Do you consider yourself to be an expert on any given topic? If you’ve ever spoken with authority about it, you may have assumed one of these flawed postures. (I have, but I’m working on doing better.) In Think Again, organizational psychologist and Wharton professor Adam Grant stresses that thinking flexibly is the only way to grow our knowledge and effectiveness. While preachers often speak from faith alone and politicians and prosecutors attack the opposing side, scientists operate from constant experimentation and the belief that causation is not correlation. They expect to be wrong, not the other way around. (As an aside, their necessary flexibility angers those who search for one definite answer.)

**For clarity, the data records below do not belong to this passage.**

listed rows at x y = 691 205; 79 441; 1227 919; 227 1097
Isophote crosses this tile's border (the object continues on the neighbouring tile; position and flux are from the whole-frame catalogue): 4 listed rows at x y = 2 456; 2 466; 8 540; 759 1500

I try to think like a scientist as I help my students and their families (with occasional lapses). Too much changes every year in college admissions for any of us to speak with certainty. I would be ignoring the data if I advised every Cornell-hopeful to be confident of admission when the math proves the opposite. Applying to the “highly-rejective” colleges only makes sense if you, like a scientist, expect denial and rejoice in the unlikely event of admission. But, happily, thinking flexibly is often about all choices, not just limits.

Although I encourage students to be open-minded about majors and careers, many choose large public institutions where they feel compelled to pick a school within a college and/or a major. For pre-professionally-minded students, that’s fine. The problem is that others feel pressured to craft a path and career before they are ready to do so.

Liberal arts colleges and even large research institutions like Tulane have long-offered interdisciplinary freshman seminars to small groups of students. These are creatively-blended academic, fun courses that stimulate critical thinking.

This week, a friend told me that the University of Wisconsin Madison offers FIGs (First Year Interest Groups), and that one of my incoming freshmen has chosen this smart way to make a large school smaller and understand the connections between academic fields. For example, the First Year Seminar Rainforests and Coral Reefs requires enrollment in chemistry and Spanish. It’s obvious that this course might stimulate a student’s interest in Environmental Science or Engineering as well.

I just learned about FIGs this week, which proves that there will always be something to discover even if it’s not brand-new. Learn to think flexibly to avoid Armchair Quarterback Syndrome, another one of Grant’s classifications. Particularly prevalent among privileged groups, those who have it confuse confidence with competence. Stay open-minded as you consider college options!